Steve Alford Sorry For Defending Player Accused Of Sexual Assault

Steve Alford said he’s sorry for how he handled sexual assault allegations against Pierre Pierce, his former player at Iowa.

The apology from UCLA’s new coach dates back to an incident more than a a decade old. In 2002, Pierce was accused of sexual assault. Alford defended him on a number of occasions and proclaimed his innocence, but after another incident involving a woman in 2005 Pierce was kicked off the Iowa team.

Pierce later pleaded guilty to two charges of first-degree burglary, assault with intent to commit sexual assault and fourth-degree criminal mischief. Pierce spent 11 months in prison.

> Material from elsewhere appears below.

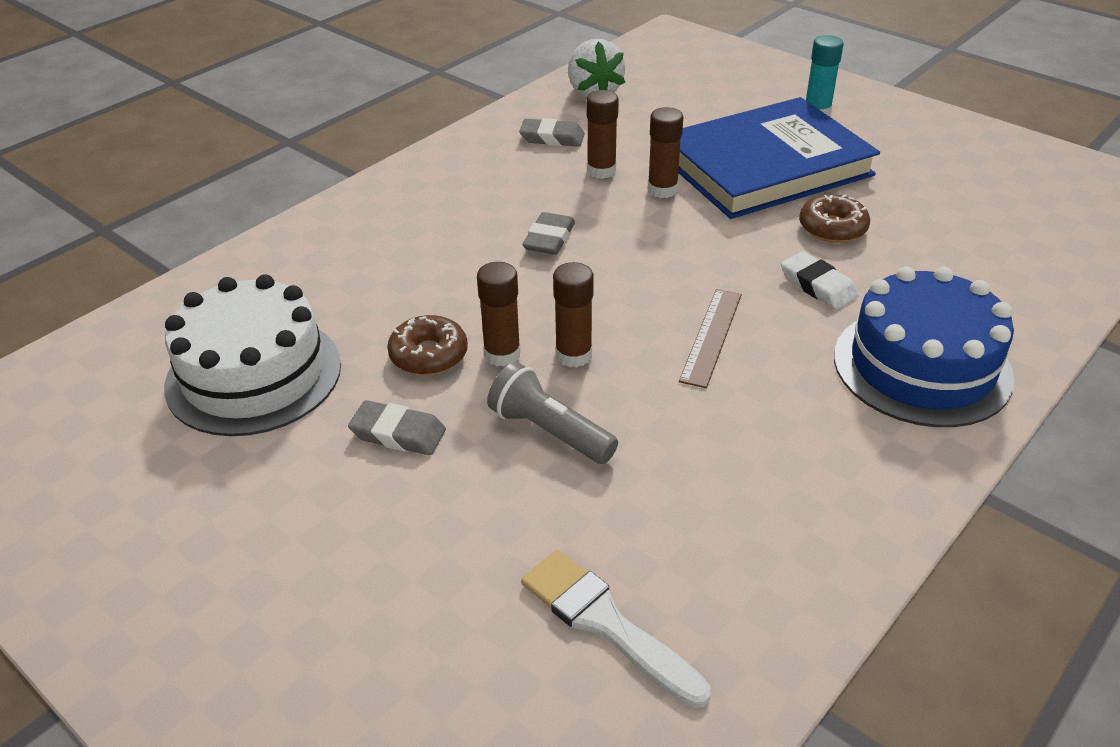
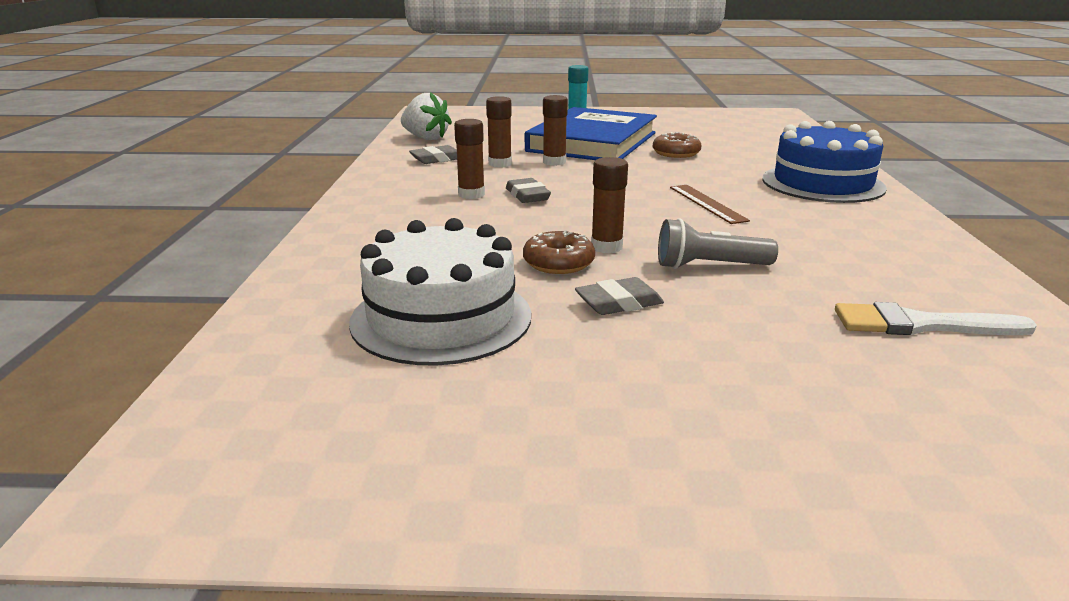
camera: 40 degrees left, 15 degrees down
brown glue stick [553,262,594,367] -> brown glue stick moved to [454,119,485,199]
white eraser [781,251,858,309] -> none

That Steve Alford would say he’s sorry now appears to be a strange move, but the new coach of the Bruins had been dogged by questions about the incident. He initially refused to talk about it, saying at an introductory presser last week that it happened a long time ago.

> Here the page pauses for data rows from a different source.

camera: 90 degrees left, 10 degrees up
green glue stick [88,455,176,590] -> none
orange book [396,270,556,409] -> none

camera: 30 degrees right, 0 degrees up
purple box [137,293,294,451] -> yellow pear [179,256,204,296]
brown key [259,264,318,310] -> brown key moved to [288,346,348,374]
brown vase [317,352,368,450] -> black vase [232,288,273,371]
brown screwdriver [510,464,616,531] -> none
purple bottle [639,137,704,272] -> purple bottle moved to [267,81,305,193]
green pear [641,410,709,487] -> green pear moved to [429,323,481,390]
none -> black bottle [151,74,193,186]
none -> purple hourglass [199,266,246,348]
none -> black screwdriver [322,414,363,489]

“That was an incident that happened years ago at the University of Iowa and all I can tell you with that situation is I followed everything that the University of Iowa, the administration, the lawyers that were hired, I did everything I was supposed to do at the University of Iowa in that situation,” Alford said at the April 2 press event. “I followed everything that I was told to do.”

But evidence showed that Steve Alford continued to defend Pierce even after seeing the evidence against the player.

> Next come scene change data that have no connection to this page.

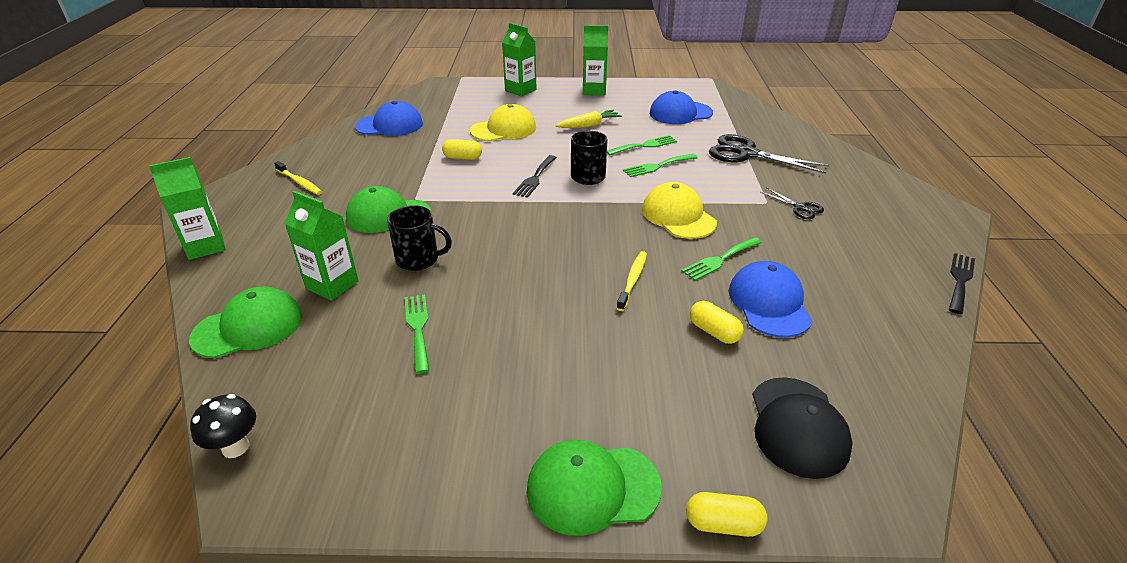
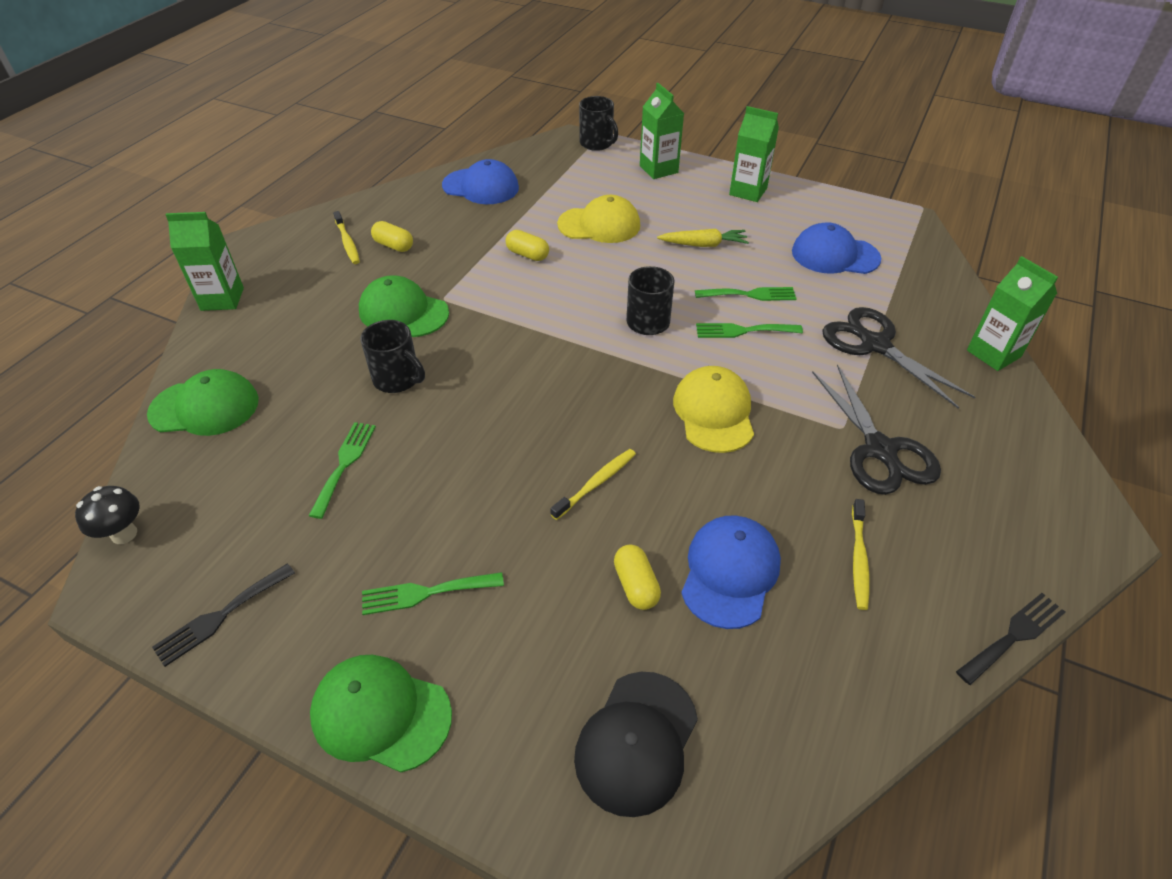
camera: 25 degrees right, 10 degrees up
green carton [285,191,359,301] -> green carton moved to [967,256,1058,371]
black fork [513,155,557,198] -> black fork moved to [152,563,295,667]
green fork [681,237,762,281] -> green fork moved to [362,572,504,615]
yellow capsule [686,492,767,537] -> yellow capsule moved to [371,221,413,252]
black scissors [760,187,824,219] -> black scissors [812,364,941,495], size x1.98
none -> black mug [579,96,618,151]
none -> yellow toothbrush [852,499,870,610]

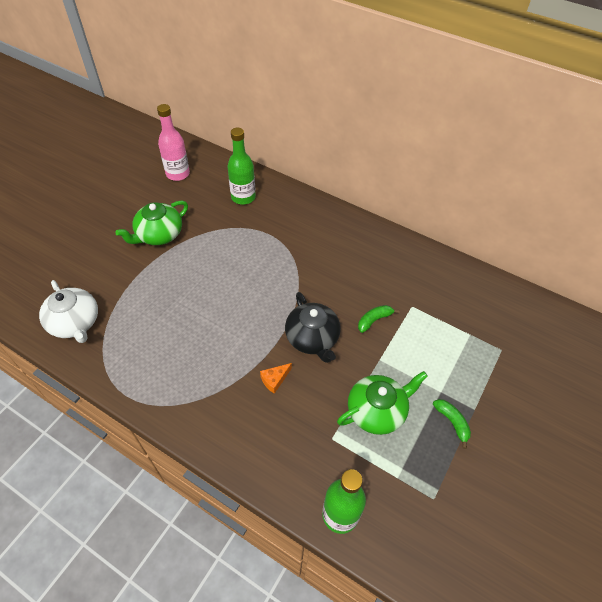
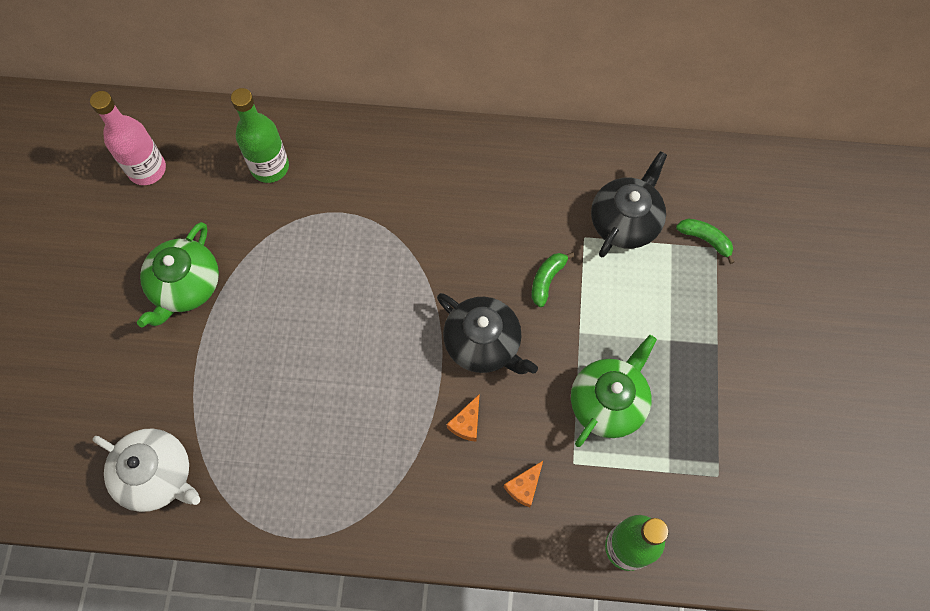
camera: 25 degrees left, 15 degrees up
green banana [433,399,471,449] -> green banana moved to [676,219,734,264]
none -> orange cheese [504,461,543,507]
none -> black teapot [591,151,667,257]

On Thursday, Steve Alford changed course and said he’s sorry.

“At that time, I instinctively and mistakenly came to his defense before knowing all the facts,” Alford said in the statement released by UCLA. “I wanted to believe he was innocent, and in response to a media question, I publicly proclaimed his innocence before the legal system had run its course. This was inappropriate, insensitive and hurtful, especially to the young female victim involved, and I apologize for that. I have learned and grown from that experience and now understand that such proclamations can contribute to an atmosphere in which similar crimes go unreported and victims are not taken seriously.”

The situation was heaping bad publicity on UCLA, with members of the media attacking Alford and athletic director Dan Guerrero. UCLA officials likely now hope Steve Alford she he’s sorry in time to stop some of the criticism.